Kala itu mahasiswa sangat kuat dengan ketokohan. Kata dia, gerakan mahasiswa akan susah membuahkan hasil apabila tidak figur yang diikuti. Fahri dan kawan-kawannya sadar, di usia yang masih di bawah 30 tahun, mereka belum punya cukup kemampuan menentukan arah pemerintahan pasca reformasi. Sebab itu, menurut dia, Amien dipilih sebagai tokoh yang designer konsepsi demokrasi setelah orde baru tumbang.
“Saya ingat satu jawaban Pak Amien di PP Muhammadiyah itu, ‘mas Fahri Hamzah, kalau Anda datang kepada saya kurang dari meminta pak Soeharto mundur, Anda salah alamat,” ujar Fahri.
Fahri kaget mendengar jawaban Amien. Ia tidak menyangka, kedatangannya menawarkan gerakan mahasiswa, ditantang untuk berkomitmen ikut menumbangkan pemerintahan yang sudah 32 tahun menjabat. “Saya bilang, Insya Allah pak Amien,”kenang Fahri.

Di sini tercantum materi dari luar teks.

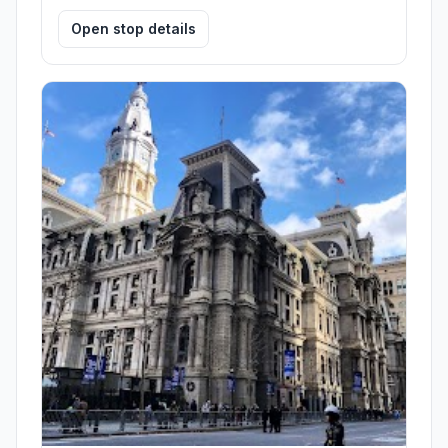
Open stop details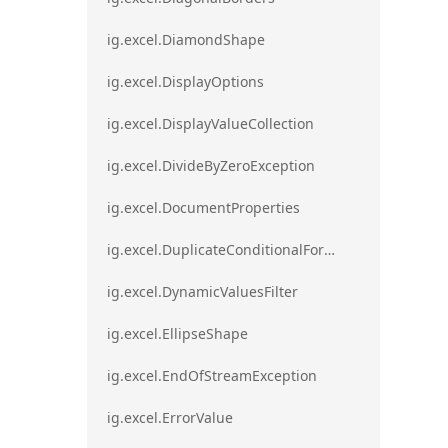
ig.excel.DiamondShape
ig.excel.DisplayOptions
ig.excel.DisplayValueCollection
ig.excel.DivideByZeroException
ig.excel.DocumentProperties
ig.excel.DuplicateConditionalFormat
ig.excel.DynamicValuesFilter
ig.excel.EllipseShape
ig.excel.EndOfStreamException
ig.excel.ErrorValue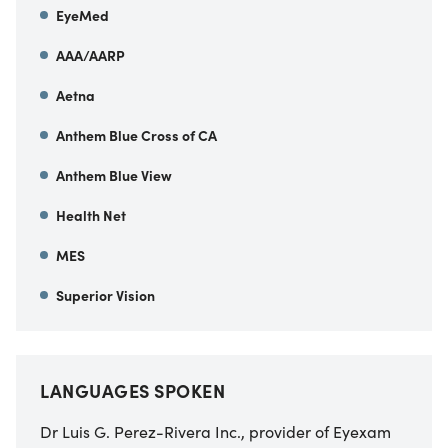
EyeMed
AAA/AARP
Aetna
Anthem Blue Cross of CA
Anthem Blue View
Health Net
MES
Superior Vision
LANGUAGES SPOKEN
Dr Luis G. Perez-Rivera Inc., provider of Eyexam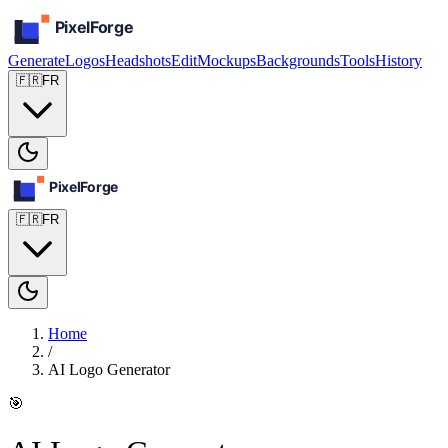
Generate
Logos
Headshots
Edit
Mockups
Backgrounds
Tools
History
🇫🇷
FR
🇫🇷
FR
Home
/
AI Logo Generator
🎯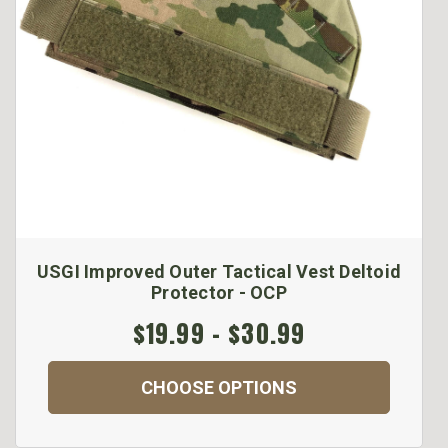
USGI Improved Outer Tactical Vest Deltoid
Protector - OCP
$19.99 - $30.99
CHOOSE OPTIONS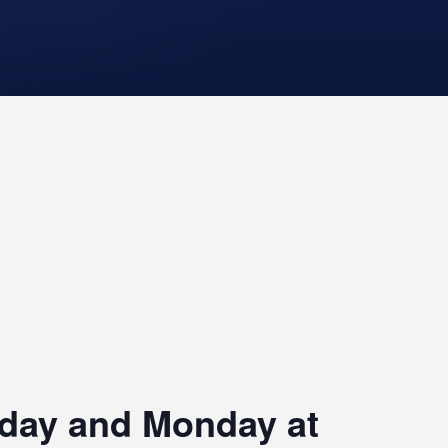
riday and Monday at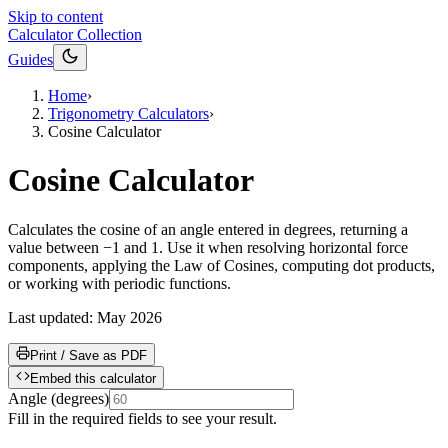
Skip to content
Calculator Collection
Guides
Home
›
Trigonometry Calculators
›
Cosine Calculator
Cosine Calculator
Calculates the cosine of an angle entered in degrees, returning a
value between −1 and 1. Use it when resolving horizontal force
components, applying the Law of Cosines, computing dot products,
or working with periodic functions.
Last updated:
May 2026
Print / Save as PDF
Embed this calculator
Angle
(
degrees
)
Fill in the required fields to see your result.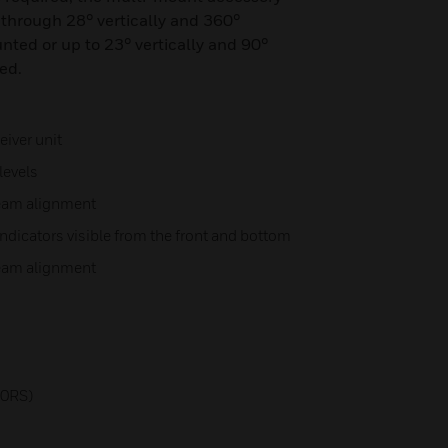
 through 28° vertically and 360°
nted or up to 23° vertically and 90°
ed.
iver unit
levels
beam alignment
ndicators visible from the front and bottom
beam alignment
n
00RS)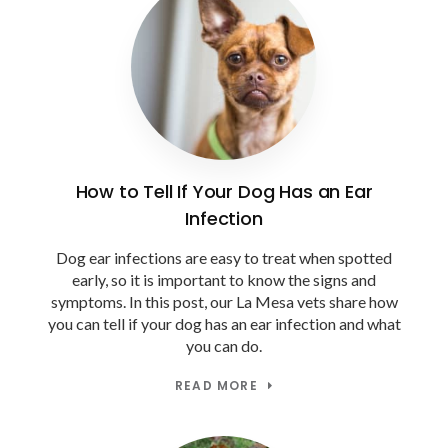
How to Tell If Your Dog Has an Ear
Infection
Dog ear infections are easy to treat when spotted
early, so it is important to know the signs and
symptoms. In this post, our La Mesa vets share how
you can tell if your dog has an ear infection and what
you can do.
READ MORE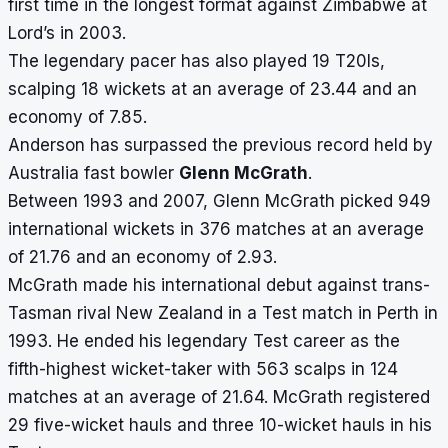
first time in the longest format against Zimbabwe at
Lord’s in 2003.
The legendary pacer has also played 19 T20Is,
scalping 18 wickets at an average of 23.44 and an
economy of 7.85.
Anderson has surpassed the previous record held by
Australia fast bowler
Glenn McGrath
.
Between 1993 and 2007, Glenn McGrath picked 949
international wickets in 376 matches at an average
of 21.76 and an economy of 2.93.
McGrath made his international debut against trans-
Tasman rival New Zealand in a Test match in Perth in
1993. He ended his legendary Test career as the
fifth-highest wicket-taker with 563 scalps in 124
matches at an average of 21.64. McGrath registered
29 five-wicket hauls and three 10-wicket hauls in his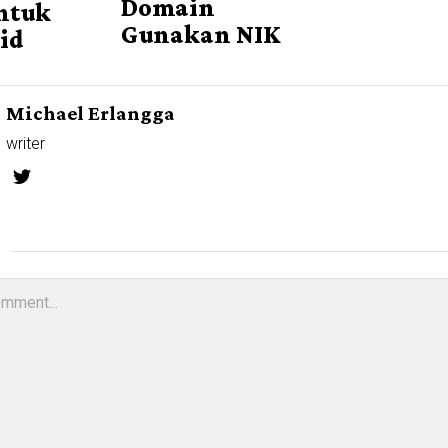
Domain
ntuk
Gunakan NIK
id
Michael Erlangga
writer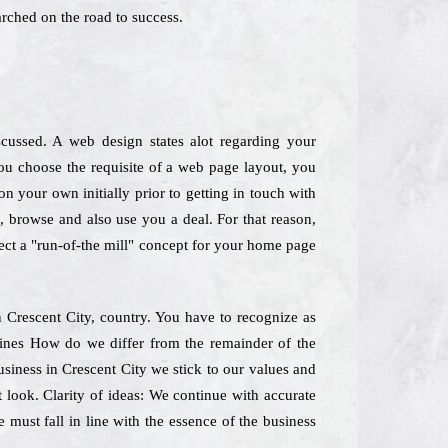
rched on the road to success.
scussed. A web design states alot regarding your
ou choose the requisite of a web page layout, you
n your own initially prior to getting in touch with
e, browse and also use you a deal. For that reason,
lect a "run-of-the mill" concept for your home page
 Crescent City, country. You have to recognize as
 lines How do we differ from the remainder of the
siness in Crescent City we stick to our values and
t look. Clarity of ideas: We continue with accurate
 must fall in line with the essence of the business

Diterima di Semua Kalangan
Situasi saat itu semakin mencekam. Kerusuhan terjadi di mana-mana. Toko-toko di jarah, dan puluhan rumah dibakar massa. Aparat semakin kelabakan menenangkan amuk massa, sedangkan mahasiswa terus melakukan aksi demonstrasi di jalan-jalan, di tempat-tempat umum. Aparat yang bertugas mengamankan situasi, semakin tidak terkendali. Senjata api mulai ditembakkan ke arah massa dan menyebabkan beberapa orang tewas, termasuk mahasiswa dari Universitas Trisakti.
Ketengangan di Jakarta mulai memuncak. Kewaspadaan yang tinggi, membuat masyarakat saling mencurigai satu sama lain, terutama pada orang-orang yang belum dikenal. Situasi itu membuat Fahri CS kesulitan turun ke masyarakat untuk mendapatkan dukungan dari masyarakat atas gerakan yang mereka lakukan.
“Pak Amien Rais disambut secara luar biasa, di pojok-pojok kota, di pojok-pojok desa. Dan Kalau kami mau masuk, karena habis kerusuhan, di pagar semua gang-gangnya. Itu nggak ada yang boleh masuk, curiga pada semua orang karena khawatir ini pengacau atau provokator. Tapi begitu kita bilang ada Pak Amien Rais di dalam mobil, semuanya langsung memberikan izin. Kita masuk, di bukakan pintu, lolos kami semua kemana-mana,” tutur Fahri.
“Adat trust dari publik kepada Pak Amien yang kuat, dari semua kelompok. Tidak ada perbedaan pendapat soal itu. Karena pada waktu itu Pak Amien Rais yang paling menonjol untuk menyuarakan aspirasi kita semua. Keinginan kita untuk berubah,” Fahri menambahkan.